Sie wird durch die eigens konstruierte Zeitmaschine angeblich 140 Jahre in die Zukunft versetzt. Der Hierbleiber legt sie aber nur herein. Die Zeitmaschine ist liebevoll aufgebaut. Ein altes Fahrrad, das eigentlich zu nichts mehr taugt, lässt die Maschine über einen Seilzug anspringen. Die rotierenden Blätter, an deren Enden zum Beispiel eine alte Kinderschaufel befestigt ist, drehen sich in einem Tempo, dass einem fast schon schwindelig werden kann.

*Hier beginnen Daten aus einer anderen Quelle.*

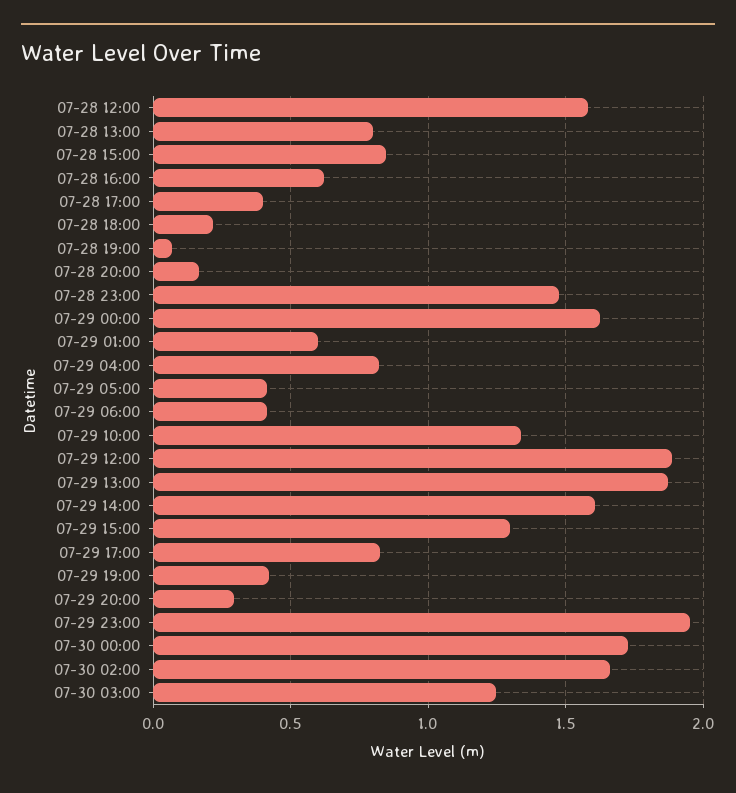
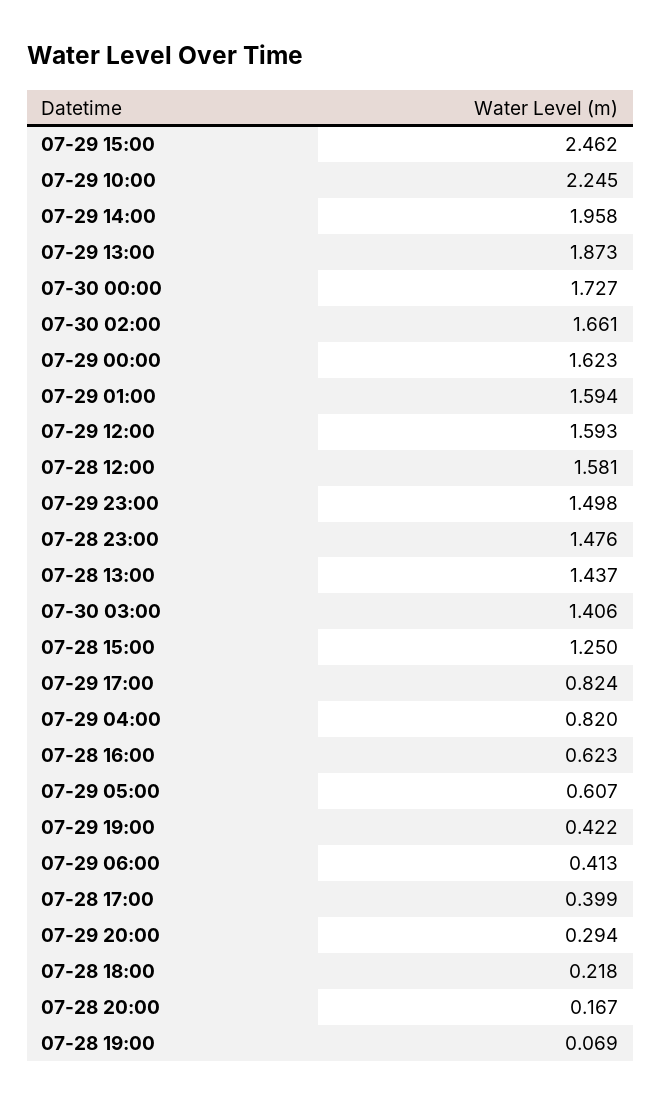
  {
    "07-28 12:00": 1.581,
-   "07-28 13:00": 0.8,
+   "07-28 13:00": 1.437,
-   "07-28 15:00": 0.85,
+   "07-28 15:00": 1.25,
    "07-28 16:00": 0.623,
    "07-28 17:00": 0.399,
    "07-28 18:00": 0.218,
    "07-28 19:00": 0.069,
    "07-28 20:00": 0.167,
    "07-28 23:00": 1.476,
    "07-29 00:00": 1.623,
-   "07-29 01:00": 0.6,
+   "07-29 01:00": 1.594,
    "07-29 04:00": 0.82,
-   "07-29 05:00": 0.4,
+   "07-29 05:00": 0.607,
    "07-29 06:00": 0.413,
-   "07-29 10:00": 1.35,
+   "07-29 10:00": 2.245,
-   "07-29 12:00": 1.9,
+   "07-29 12:00": 1.593,
    "07-29 13:00": 1.873,
-   "07-29 14:00": 1.6,
+   "07-29 14:00": 1.958,
-   "07-29 15:00": 1.3,
+   "07-29 15:00": 2.462,
    "07-29 17:00": 0.824,
    "07-29 19:00": 0.422,
    "07-29 20:00": 0.294,
-   "07-29 23:00": 1.95,
+   "07-29 23:00": 1.498,
    "07-30 00:00": 1.727,
    "07-30 02:00": 1.661,
-   "07-30 03:00": 1.25
+   "07-30 03:00": 1.406
  }

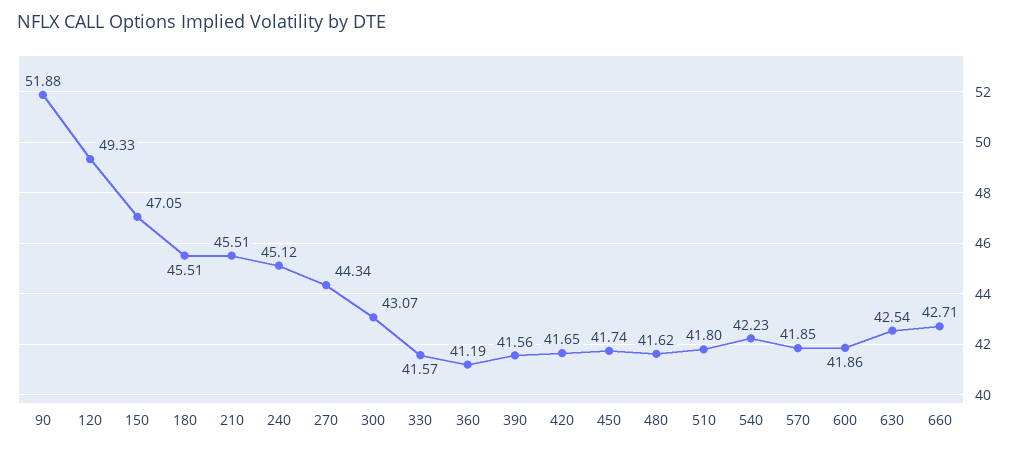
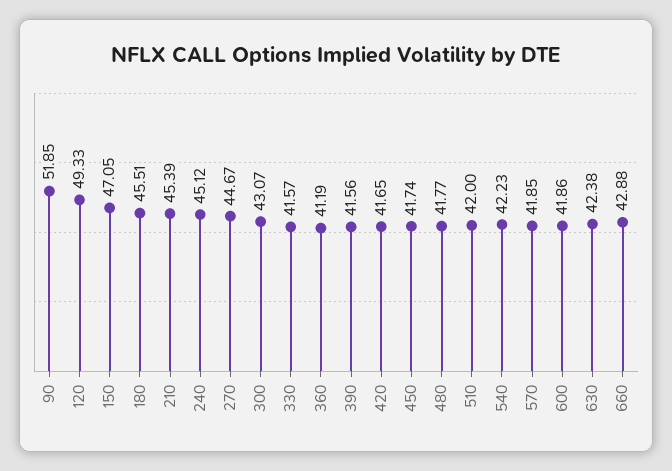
  {
-   "90": 51.88,
+   "90": 51.85,
    "120": 49.33,
    "150": 47.05,
    "180": 45.51,
-   "210": 45.51,
+   "210": 45.39,
    "240": 45.12,
-   "270": 44.34,
+   "270": 44.67,
    "300": 43.07,
    "330": 41.57,
    "360": 41.19,
    "390": 41.56,
    "420": 41.65,
    "450": 41.74,
-   "480": 41.62,
+   "480": 41.77,
-   "510": 41.8,
+   "510": 42,
    "540": 42.23,
    "570": 41.85,
    "600": 41.86,
-   "630": 42.54,
+   "630": 42.38,
-   "660": 42.71
+   "660": 42.88
  }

Was gemerkt? Gegenstände, die schon aus unserem Zeitzyklus herausgegangen zu sein scheinen, aber in der Zeitmaschine eine neue Funktion erlangen und so in den Zyklus zurückkehren. Der Hierbleiber bleibt in einem Zeitloch stecken. Diese Szene wird über einen Kriechtunnel überaus witzig inszeniert. Die Weggeherin und Spaziergängerin schaffen es aber, den Hierbleiber aus seinem Zeitloch zu befreien.

Das Stück bietet allerlei schöne Momente. Selbst eingespielte Musikeinlagen mit E-Gitarren, Blechtonnen und Styroporröhrchen sorgen für eine wunderschöne Atmosphäre, gerade für die Kleinsten. Doch für die Erwachsenen bietet die Inszenierung ebenfalls einigen Stoff zum Nachdenken über das Zeitphänomen. Denn selbst für sie ist und bleibt es ein ungelüftetes Geheimnis.

Was sind eigentlich die 55 Minuten Vorstellungsdauer? So viel sei verraten: Sie gehen viel zu schnell vorbei.

Könnte Max Ehrenfeld noch einmal Kleinkind sein, er würde seine Eltern dazu zwingen, mit ihm in dieses Stück zu gehen. Max ist für drei Monate Praktikant am Theater Heilbronn in der Presse und Öffentlichkeitsarbeit.